How to make the following code work correctly

#include <stdio.h> #include <clocale> #include <ctype.h> int main(int argc, char** argv) { setlocale(LC_ALL, "Russian"); isupper('П'); return 0; } 

The problem is that in Release it falls, and in Debug it produces ASSERT: Expression: c> = -1 && c <= 255.

I have several solutions, but all do not fit in one degree or another:

  1. I cannot switch to UNICODE, because supported project with a large amount of such code.
  2. You can use the overloaded isupper function, which takes the second argument locale. I can not for the same reason - I do not want to rewrite calls everywhere.
  3. Surprisingly, the version works with isupper ((unsinged char) 'P'). That is, after all, RTL understands setlocale and works with Russian letters. (This is confirmed by the fact that if you remove setlocale, it will compile, but the isupper will return incorrect results.) But ASSERT does not understand this and it works regardless of locale, which is understandable, but bad.
  4. The option similar to (3) to put the compilation key / J (Make char as unsigned char) does not fit is incompatible with libraries, for example MFC.
  5. Writing your own isupper_rus functions and exchanging them with definitions is a bad way to rewrite RTL.

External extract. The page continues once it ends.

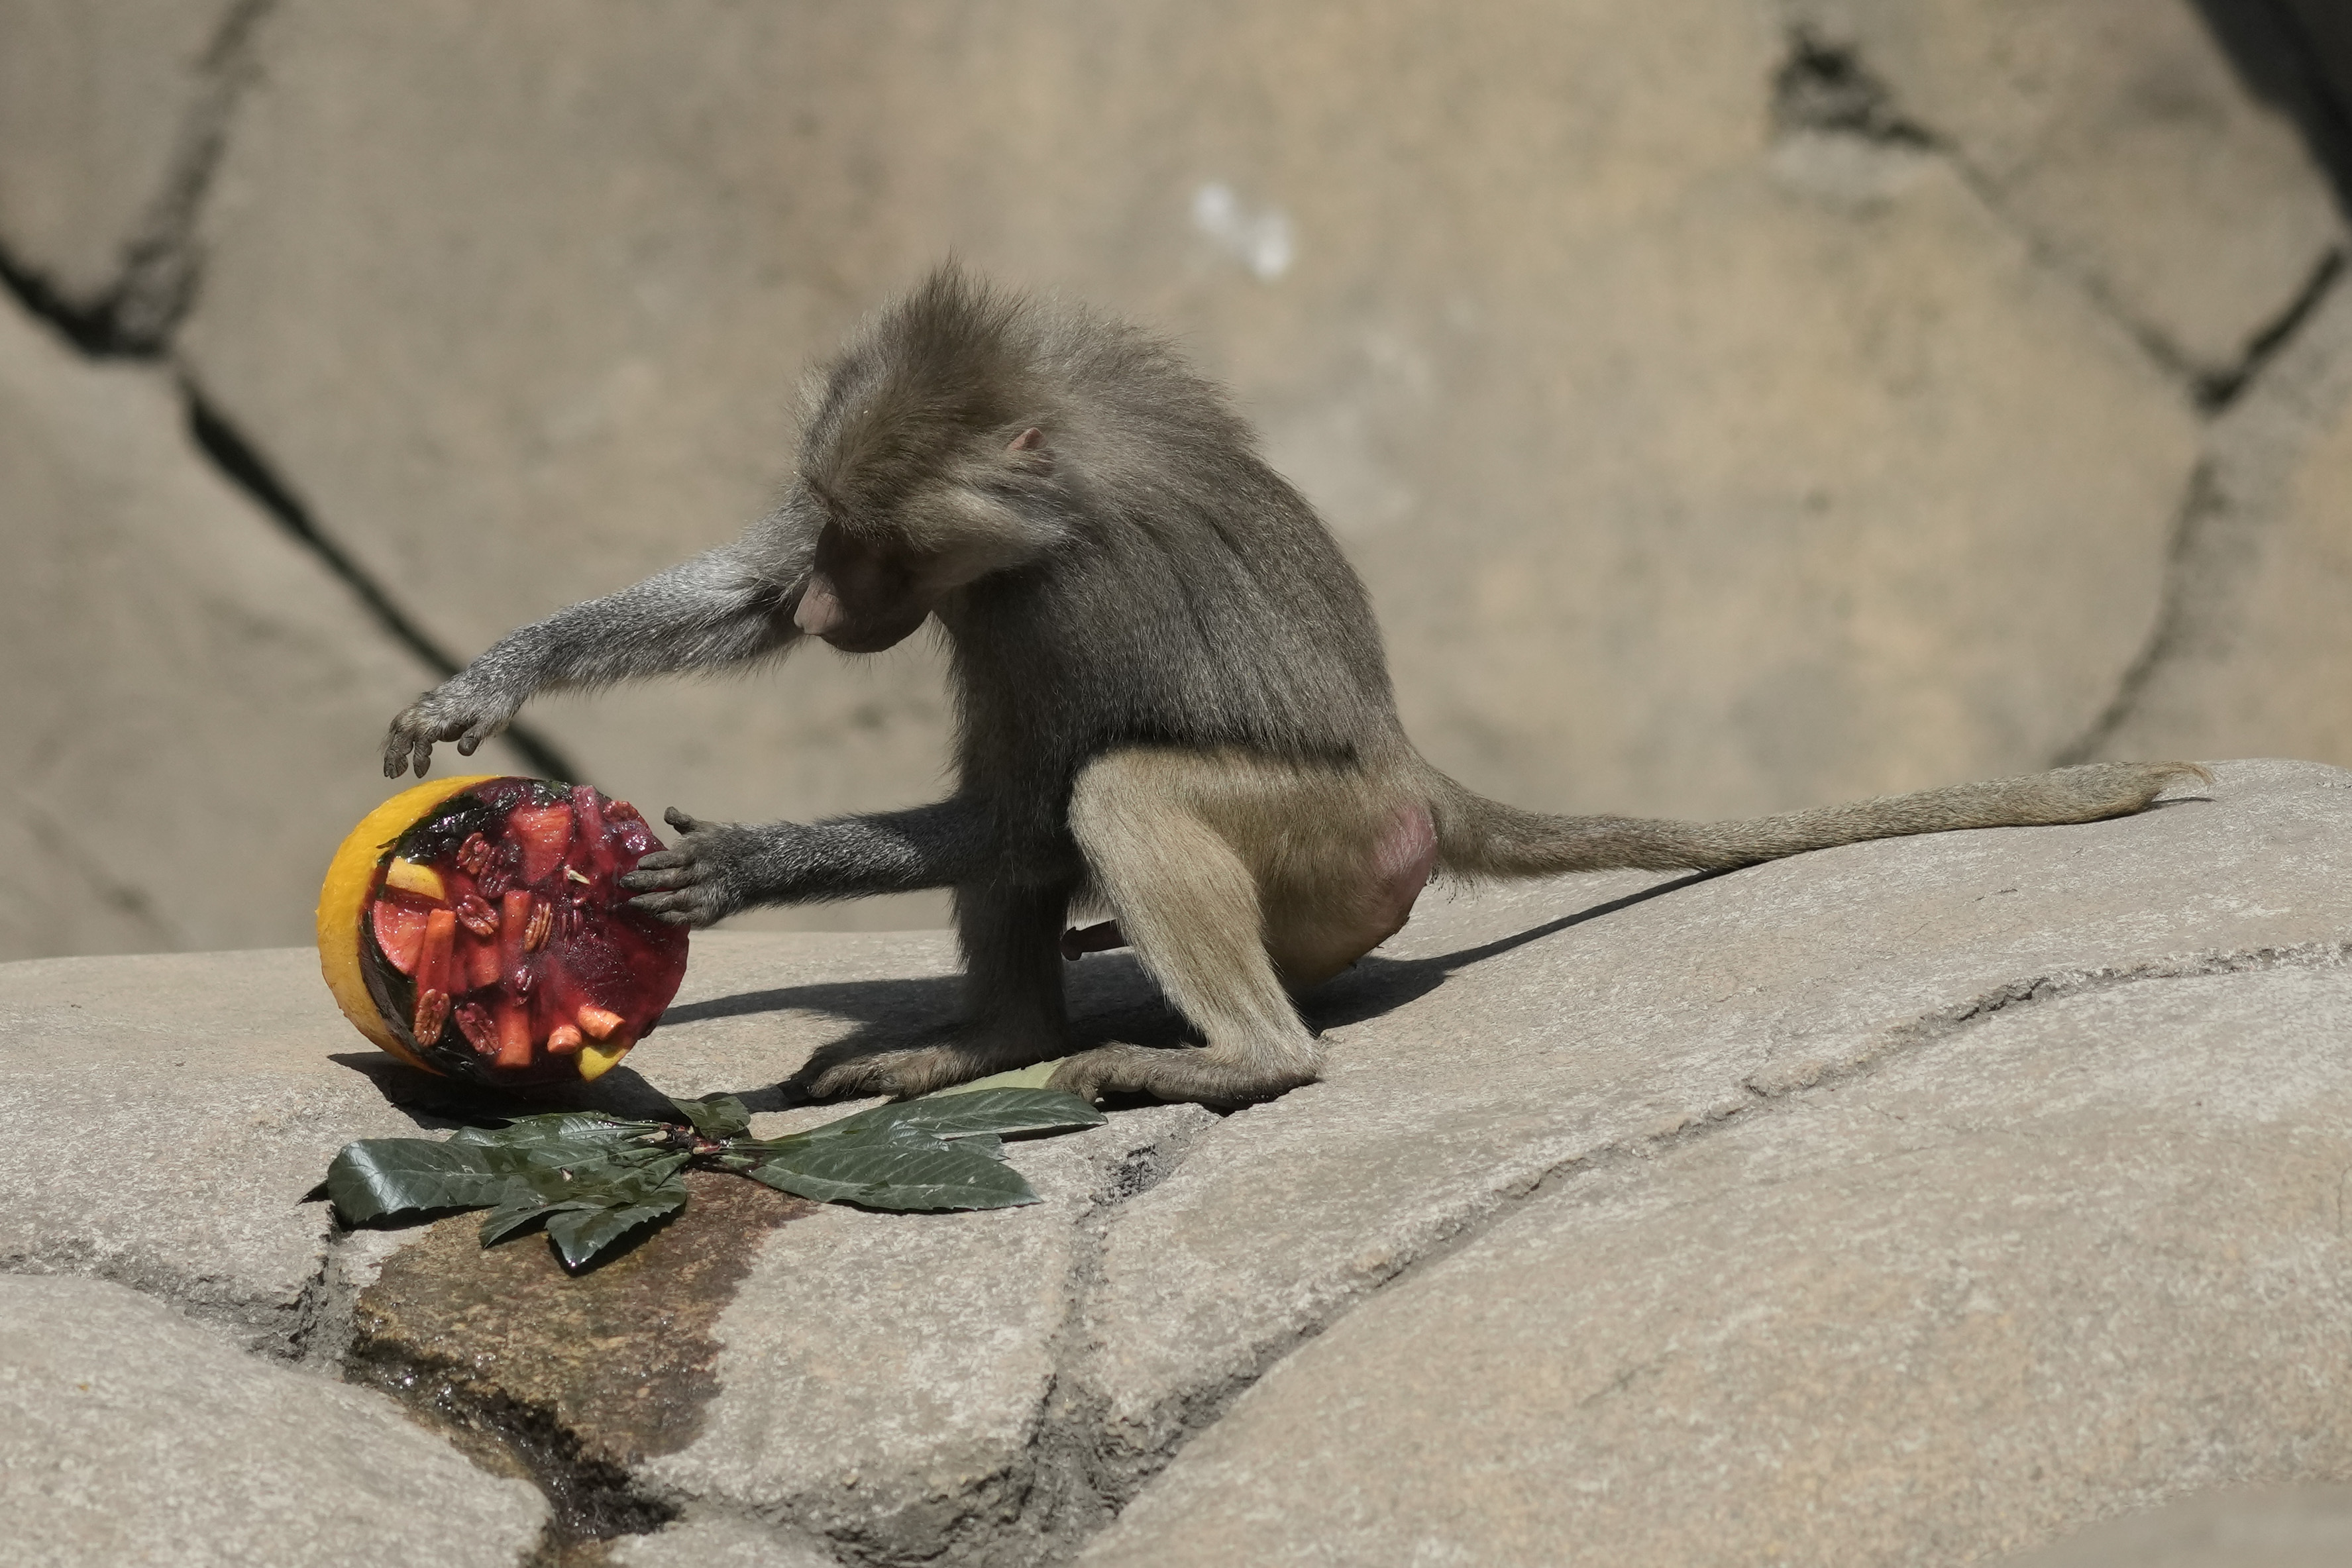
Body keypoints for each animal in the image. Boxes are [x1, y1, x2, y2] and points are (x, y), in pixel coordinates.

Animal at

Question: Is it possible to solve the problem without significant rewriting of the code proposed above? So is it possible to make isupper work exactly?

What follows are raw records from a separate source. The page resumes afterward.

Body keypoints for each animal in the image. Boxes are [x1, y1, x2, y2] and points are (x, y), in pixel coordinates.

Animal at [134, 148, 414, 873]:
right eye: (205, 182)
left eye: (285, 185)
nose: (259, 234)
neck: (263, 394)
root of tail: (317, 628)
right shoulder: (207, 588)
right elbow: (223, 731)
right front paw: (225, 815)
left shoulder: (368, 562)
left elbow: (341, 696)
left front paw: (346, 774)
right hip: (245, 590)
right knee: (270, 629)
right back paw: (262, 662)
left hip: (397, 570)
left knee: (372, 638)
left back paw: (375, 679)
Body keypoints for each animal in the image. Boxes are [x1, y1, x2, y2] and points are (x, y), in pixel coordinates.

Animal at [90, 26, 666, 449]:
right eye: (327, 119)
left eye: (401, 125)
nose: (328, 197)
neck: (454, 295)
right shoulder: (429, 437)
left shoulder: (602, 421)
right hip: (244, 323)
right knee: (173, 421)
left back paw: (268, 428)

  • I would suggest, as a long-term solution, to switch non-Unicode and wide strings. And then you start having problems with the output to the console too. Related question: Stackoverflow.com/q/459154/10105 - VladD
  • I would be happy, but, as I wrote in paragraph 1, the project is large and there is a lot of code. To rewrite it is a long time. Plus, it processes large amounts of textual data — to double these volumes — to lose performance, at least due to departure from caches. And one more trouble UNICODE - to write wchar_t everywhere, instead of the usual char, wstring instead of string is unpleasant. Although it is clear that it is correct. It is strange that this is not done at the compiler option level. Rather, done, but somehow not until the end. However, I understand why. - Damir
  • I understand this problem, you described it with paragraph 1. Therefore, I don’t offer it as an answer, but only as a outline for the future. (About 10 years ago, it seemed, it was customary to use TCHAR everywhere. It would have been easier with him.) - VladD

1 answer 1

The problem is that the function accepts an int, but assumes that the character codes are> 0, and the 'P' character is less than zero! To work with Cyrillic, we put the / J compiler key, which makes char by default unsigned (0..255). Once there was such an item in the settings, now you can simply add to the command line. Overproblems from this key, it seems, no.

By the way, instead of wchar_t (which still does not cover the entire Unicode!), You can use utf-8. In this case, the transfer of text between modules does not change at all, but the language processing varies greatly.